I could tell that the academic staff at ICU was a little bit concerned – several blind Japanese students were attending the university at the time, but until that point there hadn’t been any blind international students. They wanted to know how I was going to survive with limited Japanese language skills – it’s an extremely difficult language to master and even with two years of fairly intensive instruction my vocabulary and communicative skills were limited to a range of basic topics. They were worried about how I was going to access my textbooks and other classroom materials…. My Japanese teachers seemed to relax after I aced my fifth or sixth straight grammar quiz and got full marks on the midterm….

Academically things proceeded without any real problems. The Japanese course at Cornell uses a Latin form of the language for the first two years of instruction, so accessing the material in braille had never been an issue. However, in Japan, of course they were using a textbook written entirely in Japanese characters, which posed something of a translation problem. There was no program like [Recording for the Blind and Dyslexic], at least not one that I had access to as an international student, but my professors were tremendously supportive. They recorded the Japanese language textbooks onto cassettes for me, and were willing to give me my exams orally.

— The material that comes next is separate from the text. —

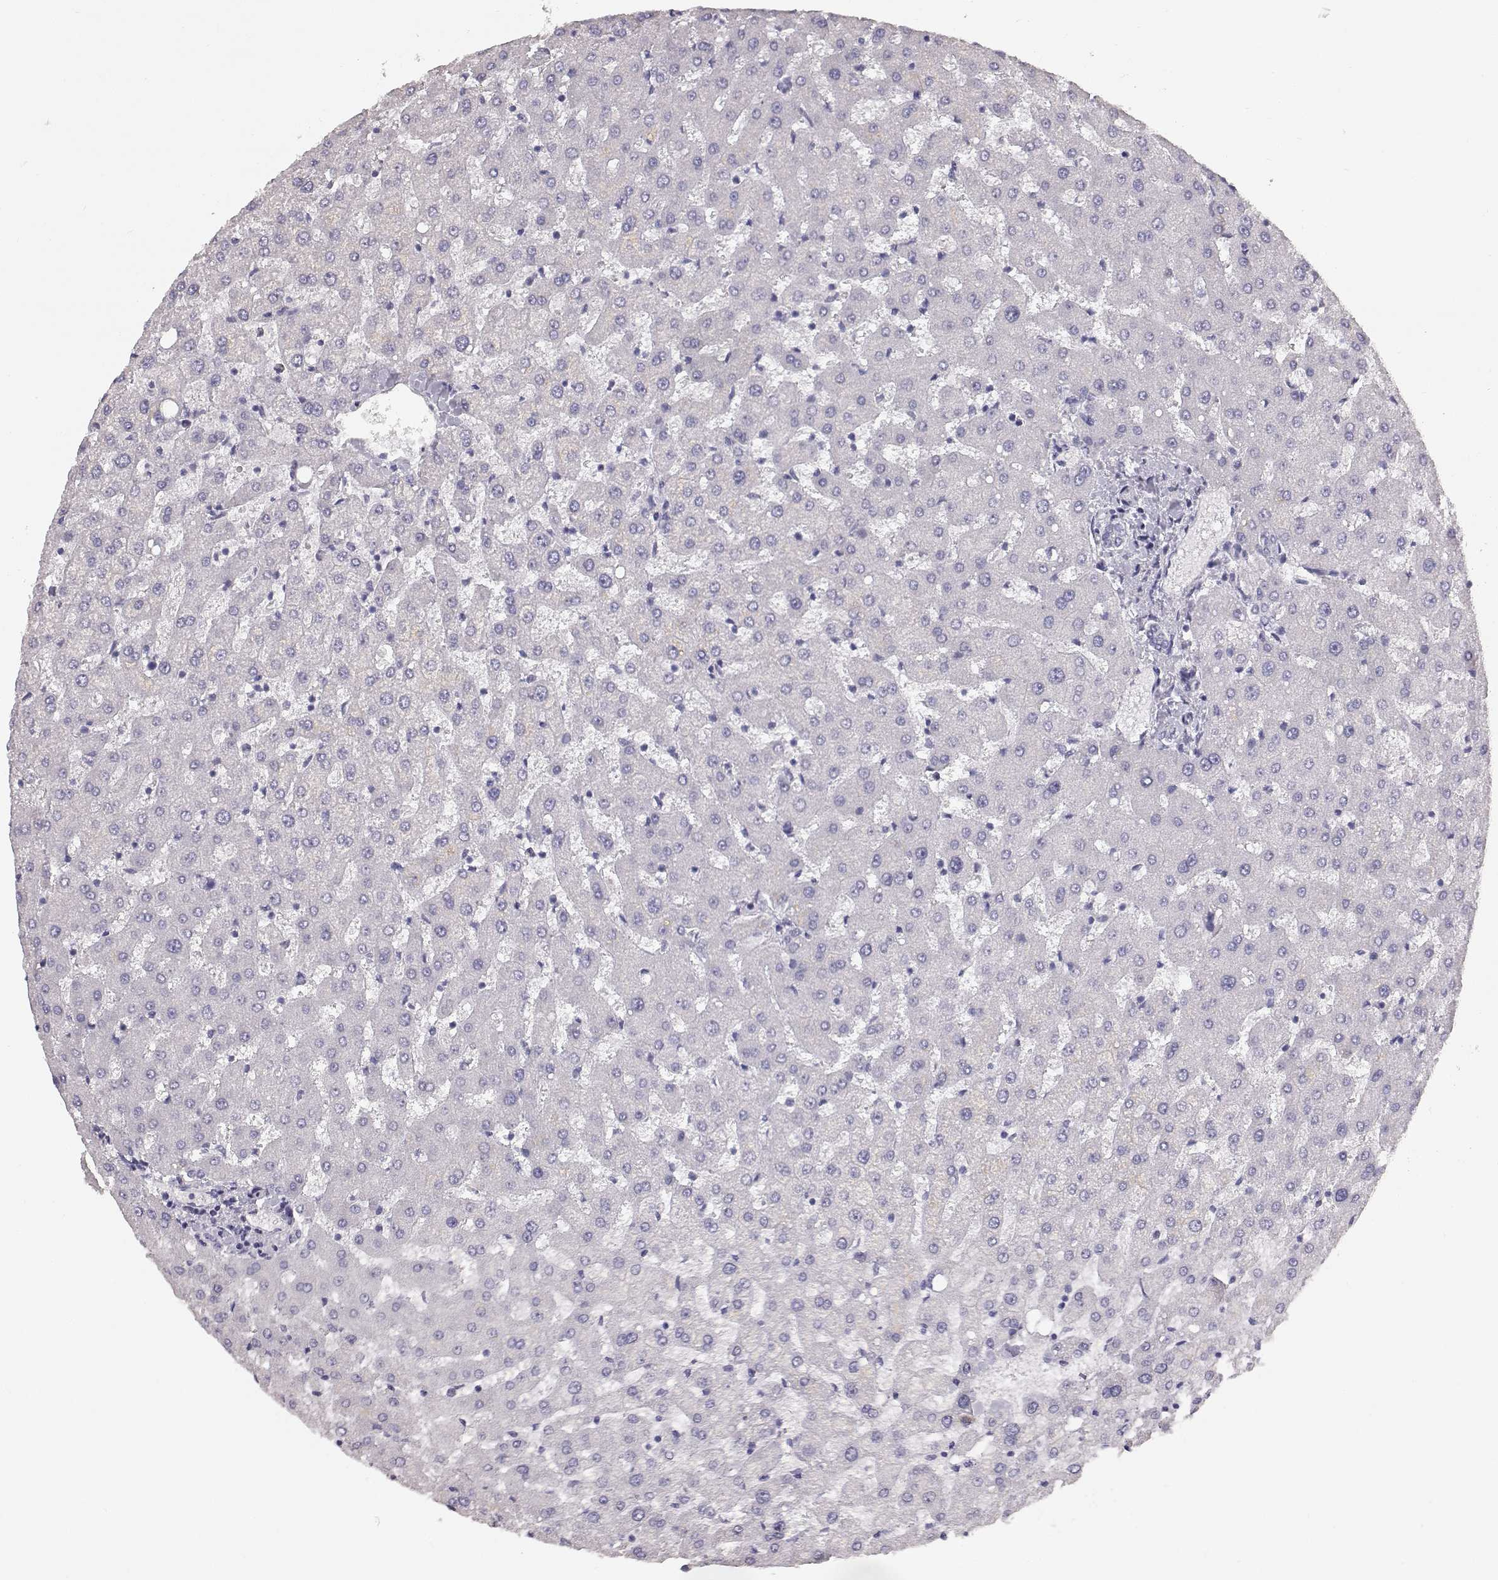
{"staining": {"intensity": "negative", "quantity": "none", "location": "none"}, "tissue": "liver", "cell_type": "Cholangiocytes", "image_type": "normal", "snomed": [{"axis": "morphology", "description": "Normal tissue, NOS"}, {"axis": "topography", "description": "Liver"}], "caption": "High power microscopy micrograph of an immunohistochemistry (IHC) photomicrograph of benign liver, revealing no significant staining in cholangiocytes.", "gene": "KRT31", "patient": {"sex": "female", "age": 50}}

Several times a week the class practiced kanji, the Japanese graphic writing system, and during those times, I was able to arrange for one of the other blind students to teach me Japanese braille. I never did get fast enough to do my Japanese coursework in braille, but I did learn enough to enable me to read the signs on elevators, restrooms and the ticket machines at the train station. Because ICU offers courses taught in both English and Japanese, I was able to take four mainstream academic courses in addition to the ten hours a week of language instruction. Accessing the textbooks and research materials for those classes was easy, since I had brought my computer and scanner with me from the States and everything was in English.